Attribution-Guided Multimodal Deepfake Detection via Cross-Modal Forensic Fingerprints

arXiv cs.CV / 4/30/2026

📰 NewsIdeas & Deep AnalysisModels & Research

共有:

Key Points

The paper argues that audio-visual deepfake detectors based on simple binary classification often pick up dataset-specific artifacts rather than true generator forensic traces, limiting robustness.
It introduces the AMDD framework, which performs both detection and generator attribution by using attribution-guided learning as structured regularization on the shared embedding space.
The proposed Cross-Modal Forensic Fingerprint Consistency (CMFFC) loss aligns generator-induced artifacts across visual and audio streams, leveraging correlated traces created by coherent manipulations.
Experiments on FakeAVCeleb report very high results (99.7% balanced accuracy, 99.8% AUC) along with strong attribution accuracy (95.9%), and cross-dataset tests show robust real-video detection, while fake detection on unseen generators remains challenging.
The architecture combines a ResNet50 with temporal attention for video with a ResNet18-based audio (mel spectrogram) encoder to address capacity imbalances in prior multimodal detectors.

Abstract

Audio-visual deepfakes have reached a level of realism that makes perceptual detection unreliable, threatening media integrity and biometric security.
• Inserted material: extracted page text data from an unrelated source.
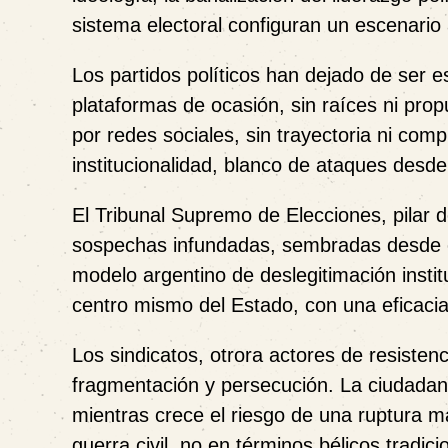
sistema electoral configuran un escenari
Los partidos políticos han dejado de ser 
plataformas de ocasión, sin raíces ni pro
por redes sociales, sin trayectoria ni comp
institucionalidad, blanco de ataques desde
El Tribunal Supremo de Elecciones, pilar d
sospechas infundadas, sembradas desde el 
modelo argentino de deslegitimación instit
centro mismo del Estado, con una eficacia
Los sindicatos, otrora actores de resisten
fragmentación y persecución. La ciudadanía
mientras crece el riesgo de una ruptura 
guerra civil, no en términos bélicos tradic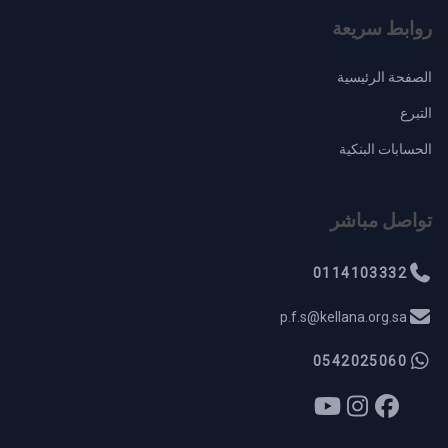
روابط سريعة
الصفحة الرئيسية
التبرع
الحسابات البنكية
تواصل مباشر
0114103332
p.f.s@kellana.org.sa
0542025060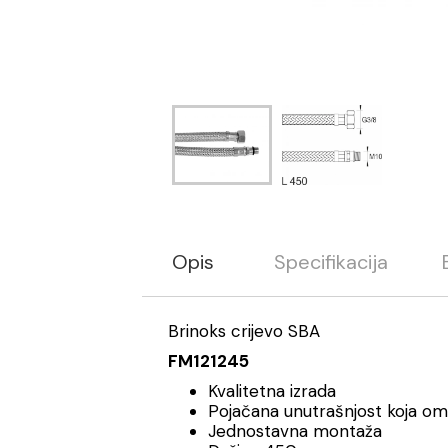
Opis
Specifikacija
Brinoks crijevo SBA
FM121245
Kvalitetna izrada
Pojačana unutrašnjost koja o
Jednostavna montaža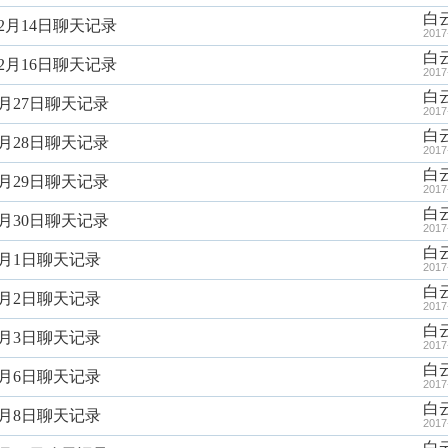
白
2月14日聊天记录
2017
白
2月16日聊天记录
2017
白
4月27日聊天记录
2017
白
4月28日聊天记录
2017
白
4月29日聊天记录
2017
白
4月30日聊天记录
2017
白
5月1日聊天记录
2017
白
5月2日聊天记录
2017
白
5月3日聊天记录
2017
白
5月6日聊天记录
2017
白
5月8日聊天记录
2017
白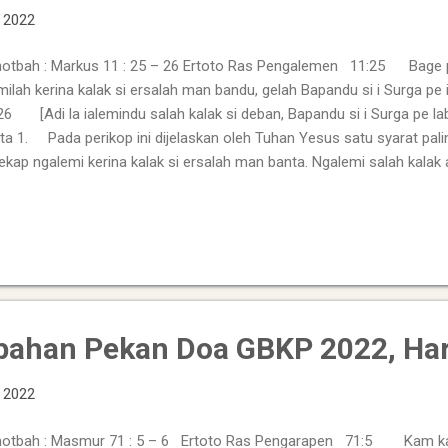
, 2022
tbah : Markus 11 : 25 – 26 Ertoto Ras Pengalemen 11:25 Bage pe
milah kerina kalak si ersalah man bandu, gelah Bapandu si i Surga p
26 [Adi la ialemindu salah kalak si deban, Bapandu si i Surga pe l
ta 1. Pada perikop ini dijelaskan oleh Tuhan Yesus satu syarat palin
kap ngalemi kerina kalak si ersalah man banta. Ngalemi salah kala
ahta pe ialemi Dibata. 2. Ayat 26 merupakan penjelasan dari ayat
g berkebalikan dengan ayat 25. Dikatakan adi la ialemindu salah kala
o ngalemi dosa dosandu. Singkat dan jelas namun sangat tegas dan 
enaran. Sumber photo : https://www.oneyearnewtestament.com/
bahan Pekan Doa GBKP 2022, Har
, 2022
otbah : Masmur 71 : 5 – 6 Ertoto Ras Pengarapen 71:5 Kam ka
While multimodal detection has shown promise, most approaches are binary classification tasks that often latch onto dataset-specific artifacts rather than genuine generative traces. We argue that a detector incapable of identifying how a video was forged is likely learning the wrong signal. Unlike binary detection, attribution-guided learning imposes a stronger geometric constraint on the shared embedding space, forcing the model to encode generator-specific forensic content rather than shortcuts. We propose the Attribution-Guided Multimodal Deepfake Detection (AMDD) framework, which jointly learns to detect and attribute manipulation. AMDD treats generator attribution as a structured regularization that constrains representation geometry toward forensically meaningful features. We introduce a Cross-Modal Forensic Fingerprint Consistency (CMFFC) loss to enforce alignment between generator-induced artifacts in visual and audio streams. This exploits the fact that coherent manipulation leaves correlated traces across modalities, grounded in the physical coupling between speech and facial articulation that synthetic pipelines routinely disrupt. Architecturally, we pair a ResNet50 with temporal attention for visual encoding against a pretrained ResNet18 for mel spectrograms, closing the encoder capacity gap found in prior models. On FakeAVCeleb, AMDD achieves 99.7% balanced accuracy and 99.8% AUC with 95.9% attribution accuracy. Cross-dataset evaluation on DeepfakeTIMIT, DFDM, and LAV-DF confirms that real video detection generalizes robustly, while fake detection on unseen generators remains an open challenge that we analyze in depth.